US & India saving approach

@julienmarin I prefer a Roth 401(k) over a traditional in these cases where I'd need the money early - the penalty on early withdrawals is only on the earnings part for Roth 401(k), whereas for traditional 401(k) it's 10% on the entire amount. See if your employer offers a Roth 401k. Of course, you should definitely contribute enough to get the max match from your employer.

I don't like Roth IRA if you're withdrawing early. You still pay tax on your earnings after 5 years so there's literally no point.

VTSAX is indeed spectacular, so you can dump extra money there.

Since your US investments are not for very long duration, it dramatically increases the risk since markets may fall just before you want to move back to India. So either start moving funds to Vanguard money market fund well before you need to leave, or get an options account with Robinhood or Tastyworks and hedge with put options. (You need to learn options well before doing this though).

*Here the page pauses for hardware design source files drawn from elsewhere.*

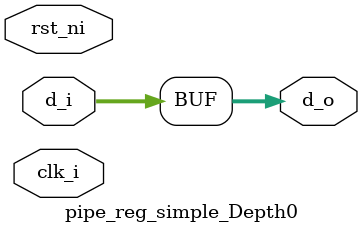
<source format=v>
module pipe_reg_simple_Depth0(	// /tmp/tmp.UI4gHY8z1T/11620_OpenABC_leaf_level_verilog_nangate45_ariane136_pipe_reg_simple_Depth0.cleaned.mlir:2:3
  input          clk_i,	// /tmp/tmp.UI4gHY8z1T/11620_OpenABC_leaf_level_verilog_nangate45_ariane136_pipe_reg_simple_Depth0.cleaned.mlir:2:40
                 rst_ni,	// /tmp/tmp.UI4gHY8z1T/11620_OpenABC_leaf_level_verilog_nangate45_ariane136_pipe_reg_simple_Depth0.cleaned.mlir:2:56
  input  [196:0] d_i,	// /tmp/tmp.UI4gHY8z1T/11620_OpenABC_leaf_level_verilog_nangate45_ariane136_pipe_reg_simple_Depth0.cleaned.mlir:2:73
  output [196:0] d_o	// /tmp/tmp.UI4gHY8z1T/11620_OpenABC_leaf_level_verilog_nangate45_ariane136_pipe_reg_simple_Depth0.cleaned.mlir:2:90
);

  assign d_o = d_i;	// /tmp/tmp.UI4gHY8z1T/11620_OpenABC_leaf_level_verilog_nangate45_ariane136_pipe_reg_simple_Depth0.cleaned.mlir:3:5
endmodule


</source>
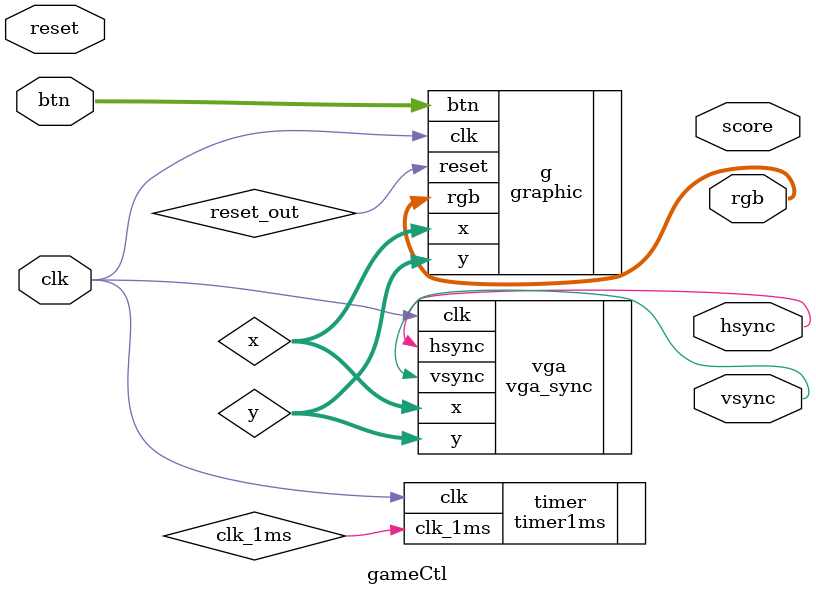
<source format=v>
`timescale 1ns / 1ps
module gameCtl(
    clk,
    btn,
    reset,
    hsync,
    vsync,
    rgb,
    score
    );

    input clk;
    input [3:0]btn;
    input reset;
    output hsync, vsync;
    output [7:0] rgb;
    output [15:0]score;


    wire [8:0] m1_x, m1_y, m2_x, m2_y, m3_x, m3_y;
    wire [8:0] p_x, p_y;
    wire clk_1ms;

    wire [10:0] x, y;

    timer1ms timer(
        .clk(clk),
        .clk_1ms(clk_1ms)
    );

    vga_sync vga(
        .clk(clk),
        .hsync(hsync),
        .vsync(vsync),
        .x(x),
        .y(y)
    );
    /*
    monster
        m1(.clk(clk_1ms), .p_x(p_x), .p_y(p_y), .x(m1_x), y(m1_y)),
        m2(.clk(clk_1ms), .p_x(p_x), .p_y(p_y), .x(m2_x), y(m2_y)),
        m3(.clk(clk_1ms), .p_x(p_x), .p_y(p_y), .x(m3_x), y(m3_y));

    pacman p(.clk(clk_1ms), .btn(btn), .p_x(p_x), .p_y(p_y));
    */

    graphic g(
         .clk(clk),
         .reset(reset_out),
         .x(x),
         .y(y),
         .rgb(rgb),
         .btn(btn)
    );

endmodule

</source>
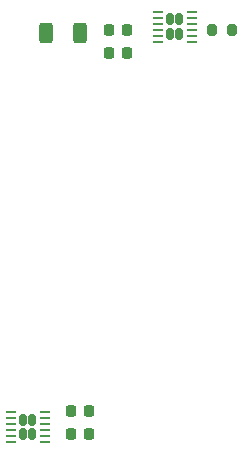
<source format=gbr>
%TF.GenerationSoftware,KiCad,Pcbnew,9.0.3*%
%TF.CreationDate,2025-12-08T06:40:44-06:00*%
%TF.ProjectId,Hotswap,486f7473-7761-4702-9e6b-696361645f70,rev?*%
%TF.SameCoordinates,Original*%
%TF.FileFunction,Paste,Top*%
%TF.FilePolarity,Positive*%
%FSLAX46Y46*%
G04 Gerber Fmt 4.6, Leading zero omitted, Abs format (unit mm)*
G04 Created by KiCad (PCBNEW 9.0.3) date 2025-12-08 06:40:44*
%MOMM*%
%LPD*%
G01*
G04 APERTURE LIST*
G04 Aperture macros list*
%AMRoundRect*
0 Rectangle with rounded corners*
0 $1 Rounding radius*
0 $2 $3 $4 $5 $6 $7 $8 $9 X,Y pos of 4 corners*
0 Add a 4 corners polygon primitive as box body*
4,1,4,$2,$3,$4,$5,$6,$7,$8,$9,$2,$3,0*
0 Add four circle primitives for the rounded corners*
1,1,$1+$1,$2,$3*
1,1,$1+$1,$4,$5*
1,1,$1+$1,$6,$7*
1,1,$1+$1,$8,$9*
0 Add four rect primitives between the rounded corners*
20,1,$1+$1,$2,$3,$4,$5,0*
20,1,$1+$1,$4,$5,$6,$7,0*
20,1,$1+$1,$6,$7,$8,$9,0*
20,1,$1+$1,$8,$9,$2,$3,0*%
G04 Aperture macros list end*
%ADD10RoundRect,0.225000X0.225000X0.250000X-0.225000X0.250000X-0.225000X-0.250000X0.225000X-0.250000X0*%
%ADD11RoundRect,0.225000X-0.225000X-0.250000X0.225000X-0.250000X0.225000X0.250000X-0.225000X0.250000X0*%
%ADD12RoundRect,0.150000X-0.150000X-0.355000X0.150000X-0.355000X0.150000X0.355000X-0.150000X0.355000X0*%
%ADD13RoundRect,0.062500X-0.375000X-0.062500X0.375000X-0.062500X0.375000X0.062500X-0.375000X0.062500X0*%
%ADD14RoundRect,0.150000X0.150000X0.355000X-0.150000X0.355000X-0.150000X-0.355000X0.150000X-0.355000X0*%
%ADD15RoundRect,0.062500X0.375000X0.062500X-0.375000X0.062500X-0.375000X-0.062500X0.375000X-0.062500X0*%
%ADD16RoundRect,0.250000X0.312500X0.625000X-0.312500X0.625000X-0.312500X-0.625000X0.312500X-0.625000X0*%
%ADD17RoundRect,0.200000X-0.200000X-0.275000X0.200000X-0.275000X0.200000X0.275000X-0.200000X0.275000X0*%
G04 APERTURE END LIST*
D10*
%TO.C,C2*%
X69775000Y-75000000D03*
X68225000Y-75000000D03*
%TD*%
D11*
%TO.C,C1*%
X71425000Y-42750000D03*
X72975000Y-42750000D03*
%TD*%
D10*
%TO.C,C8*%
X72975000Y-44750000D03*
X71425000Y-44750000D03*
%TD*%
D12*
%TO.C,U5*%
X64187500Y-75750000D03*
X64187500Y-77000000D03*
X64937500Y-75750000D03*
X64937500Y-77000000D03*
D13*
X63125000Y-75125000D03*
X63125000Y-75625000D03*
X63125000Y-76125000D03*
X63125000Y-76625000D03*
X63125000Y-77125000D03*
X63125000Y-77625000D03*
X66000000Y-77625000D03*
X66000000Y-77125000D03*
X66000000Y-76625000D03*
X66000000Y-76125000D03*
X66000000Y-75625000D03*
X66000000Y-75125000D03*
%TD*%
D14*
%TO.C,U2*%
X77375000Y-43125000D03*
X77375000Y-41875000D03*
X76625000Y-43125000D03*
X76625000Y-41875000D03*
D15*
X78437500Y-43750000D03*
X78437500Y-43250000D03*
X78437500Y-42750000D03*
X78437500Y-42250000D03*
X78437500Y-41750000D03*
X78437500Y-41250000D03*
X75562500Y-41250000D03*
X75562500Y-41750000D03*
X75562500Y-42250000D03*
X75562500Y-42750000D03*
X75562500Y-43250000D03*
X75562500Y-43750000D03*
%TD*%
D16*
%TO.C,R9*%
X69000000Y-43000000D03*
X66075000Y-43000000D03*
%TD*%
D10*
%TO.C,C7*%
X69775000Y-77000000D03*
X68225000Y-77000000D03*
%TD*%
D17*
%TO.C,R8*%
X80150000Y-42750000D03*
X81800000Y-42750000D03*
%TD*%
M02*

</source>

The biggest thing you're doing wrong now is leaving money on the table by not maxing your employer match.
 
@corruptedsoul Thank you for your valuable input. My employer offers both Roth & traditional 401(k). I went with traditional as its saves on month on month tax. Hearing to everyone's input; I increased it to 4%.

I will open an IRA account as next step. I found being asked to print and mail to Vanguard. I need to look bit more into it.